Süheyla Öksüz (RTÜK): İletişim fakültelerinde daha da önemli.
Nükhet Erbaylar (HÜKSAM): Bu konuda organize yaklaşım yok, kişisel çabalar var. Hacettepe’de bu konularda biz de yeni dersler açtık, ancak bu dersleri verebilecek kişi az.
Zeynep Göknil Şanal (KSGM): Eğitim fakültelerinde zorunlu ders olan topluma hizmet dersinin diğer fakültelere yaygınlaştırılması ya da toplumsal cinsiyet eşitliği dersinin tüm fakültelerde zorunlu ders haline getirilmesi YÖK’e önerildi. Bu ASPB ile YÖK’ün ortak çalışması.
Sevanur Dilberoğlu (Bilka): Anneyi koruma olarak, Anne sütü bankası projesi hazırladık. Bu bankalar kapanmaya başladı. Anne, anne sütü ile ilgili CEDAW’dan ilgili bir çalışma bekliyoruz.
Pınar İlkkaracan: Gölge rapor CEDAW’a gidiyor. Şuan yaptığımız taslak çalışmasının rapora nasıl girip girmediğine dair bilgilendirme... Üst başlıkları belirleyelim. Toparlayalım raporu bu başlıklar altında.

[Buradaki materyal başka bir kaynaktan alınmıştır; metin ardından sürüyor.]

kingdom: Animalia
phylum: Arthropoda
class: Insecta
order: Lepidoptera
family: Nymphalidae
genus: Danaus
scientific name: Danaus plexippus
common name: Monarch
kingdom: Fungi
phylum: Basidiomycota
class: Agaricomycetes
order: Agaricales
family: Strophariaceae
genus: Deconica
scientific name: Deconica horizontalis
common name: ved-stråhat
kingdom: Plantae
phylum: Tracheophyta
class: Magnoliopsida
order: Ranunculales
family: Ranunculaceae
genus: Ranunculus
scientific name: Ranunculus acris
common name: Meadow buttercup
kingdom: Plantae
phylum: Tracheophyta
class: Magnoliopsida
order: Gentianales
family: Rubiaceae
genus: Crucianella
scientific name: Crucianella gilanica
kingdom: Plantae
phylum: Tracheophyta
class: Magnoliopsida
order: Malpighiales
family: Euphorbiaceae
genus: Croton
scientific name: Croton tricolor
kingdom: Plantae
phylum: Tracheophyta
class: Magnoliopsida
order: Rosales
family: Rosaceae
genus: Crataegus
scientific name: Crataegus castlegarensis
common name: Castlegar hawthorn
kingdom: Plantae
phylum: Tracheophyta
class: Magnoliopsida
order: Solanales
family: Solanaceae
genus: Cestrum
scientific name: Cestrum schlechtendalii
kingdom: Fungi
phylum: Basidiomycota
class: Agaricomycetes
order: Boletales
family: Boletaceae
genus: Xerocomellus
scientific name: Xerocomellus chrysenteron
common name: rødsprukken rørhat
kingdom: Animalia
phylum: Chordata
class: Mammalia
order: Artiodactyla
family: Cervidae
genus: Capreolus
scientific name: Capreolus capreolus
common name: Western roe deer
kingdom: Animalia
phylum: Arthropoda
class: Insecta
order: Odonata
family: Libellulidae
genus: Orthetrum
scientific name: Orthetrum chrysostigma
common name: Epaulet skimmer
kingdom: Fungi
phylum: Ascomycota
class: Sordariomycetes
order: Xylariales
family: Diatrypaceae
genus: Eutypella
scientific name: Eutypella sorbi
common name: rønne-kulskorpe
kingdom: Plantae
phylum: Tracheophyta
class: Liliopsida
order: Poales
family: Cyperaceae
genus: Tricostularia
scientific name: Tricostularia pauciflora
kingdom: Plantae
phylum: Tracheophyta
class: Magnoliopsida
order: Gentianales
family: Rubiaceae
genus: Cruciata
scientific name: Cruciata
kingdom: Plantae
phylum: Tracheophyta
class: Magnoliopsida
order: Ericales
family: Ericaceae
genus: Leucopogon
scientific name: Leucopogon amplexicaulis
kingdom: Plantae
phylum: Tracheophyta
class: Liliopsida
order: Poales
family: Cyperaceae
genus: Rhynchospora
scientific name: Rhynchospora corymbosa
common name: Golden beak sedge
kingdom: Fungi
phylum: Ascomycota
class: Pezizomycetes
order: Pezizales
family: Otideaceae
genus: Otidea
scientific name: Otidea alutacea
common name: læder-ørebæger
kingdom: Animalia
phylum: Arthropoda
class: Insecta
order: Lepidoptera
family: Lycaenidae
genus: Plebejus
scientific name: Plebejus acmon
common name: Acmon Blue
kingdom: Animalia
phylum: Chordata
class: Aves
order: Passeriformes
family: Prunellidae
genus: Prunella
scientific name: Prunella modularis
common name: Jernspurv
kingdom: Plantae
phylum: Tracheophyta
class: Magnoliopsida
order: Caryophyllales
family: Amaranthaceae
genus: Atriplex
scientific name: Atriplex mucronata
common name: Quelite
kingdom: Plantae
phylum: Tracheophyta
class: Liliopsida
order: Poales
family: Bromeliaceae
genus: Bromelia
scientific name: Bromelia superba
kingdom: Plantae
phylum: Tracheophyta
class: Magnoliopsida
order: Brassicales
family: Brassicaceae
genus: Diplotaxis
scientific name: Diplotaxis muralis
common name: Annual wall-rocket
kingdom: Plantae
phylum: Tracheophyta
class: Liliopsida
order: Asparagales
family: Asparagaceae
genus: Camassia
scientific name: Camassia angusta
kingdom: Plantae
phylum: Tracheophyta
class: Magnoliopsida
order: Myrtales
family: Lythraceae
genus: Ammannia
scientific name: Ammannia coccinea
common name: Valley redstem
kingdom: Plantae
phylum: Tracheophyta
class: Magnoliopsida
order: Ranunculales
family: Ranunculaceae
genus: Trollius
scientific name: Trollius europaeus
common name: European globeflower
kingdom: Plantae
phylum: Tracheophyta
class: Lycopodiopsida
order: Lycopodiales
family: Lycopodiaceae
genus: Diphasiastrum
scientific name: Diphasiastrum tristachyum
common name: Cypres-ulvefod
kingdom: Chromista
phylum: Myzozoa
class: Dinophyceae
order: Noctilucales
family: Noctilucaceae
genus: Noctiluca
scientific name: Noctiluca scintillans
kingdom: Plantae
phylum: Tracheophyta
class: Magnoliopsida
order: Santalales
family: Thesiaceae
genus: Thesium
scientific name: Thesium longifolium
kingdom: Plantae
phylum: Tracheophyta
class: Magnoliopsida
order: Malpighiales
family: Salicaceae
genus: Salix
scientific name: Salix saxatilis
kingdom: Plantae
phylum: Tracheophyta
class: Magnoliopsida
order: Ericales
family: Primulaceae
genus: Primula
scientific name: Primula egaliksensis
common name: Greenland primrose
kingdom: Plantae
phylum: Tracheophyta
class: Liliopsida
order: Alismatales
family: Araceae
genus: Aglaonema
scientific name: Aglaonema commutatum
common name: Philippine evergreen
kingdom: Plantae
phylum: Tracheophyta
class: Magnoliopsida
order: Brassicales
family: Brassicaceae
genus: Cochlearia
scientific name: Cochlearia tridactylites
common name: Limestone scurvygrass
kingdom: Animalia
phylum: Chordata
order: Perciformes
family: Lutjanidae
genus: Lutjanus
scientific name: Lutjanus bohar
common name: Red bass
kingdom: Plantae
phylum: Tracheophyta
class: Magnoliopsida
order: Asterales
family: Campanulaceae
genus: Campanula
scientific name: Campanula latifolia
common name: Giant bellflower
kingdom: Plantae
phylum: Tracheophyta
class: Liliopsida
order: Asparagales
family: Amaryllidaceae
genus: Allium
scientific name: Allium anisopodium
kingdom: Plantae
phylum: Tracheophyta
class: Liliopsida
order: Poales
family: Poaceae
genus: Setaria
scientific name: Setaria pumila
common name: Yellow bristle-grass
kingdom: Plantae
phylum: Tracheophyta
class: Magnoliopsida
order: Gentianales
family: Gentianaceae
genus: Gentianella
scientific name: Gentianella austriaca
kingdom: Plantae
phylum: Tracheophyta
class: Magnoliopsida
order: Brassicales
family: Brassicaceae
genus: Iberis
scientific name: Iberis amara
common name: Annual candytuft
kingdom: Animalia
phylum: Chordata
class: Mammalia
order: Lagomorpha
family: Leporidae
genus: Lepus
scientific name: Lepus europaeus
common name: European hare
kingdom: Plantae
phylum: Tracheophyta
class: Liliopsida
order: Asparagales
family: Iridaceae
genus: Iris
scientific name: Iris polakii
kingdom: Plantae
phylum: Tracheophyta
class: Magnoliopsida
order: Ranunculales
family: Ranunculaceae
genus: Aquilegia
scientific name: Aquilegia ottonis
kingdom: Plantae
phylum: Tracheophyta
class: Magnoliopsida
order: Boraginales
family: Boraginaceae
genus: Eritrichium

Canan Arın (Mor Çatı): Bakanlığın “kadın örgütleriyle yazdık bu raporu” demesinin ön çalışmasıdır bu toplantı.
Öğle arasından sonra yeniden toplanıldı ve 17.30’a dek süren çalıştayda öneriler sıralandı başlıklar halinde.
Özellikle erken evlilikler konusunda ciddi bir tartışma yaşandı. Yazılan öneriler resmi raportörler tarafından bilgisayar ortamında toplu hale getirilmiştir.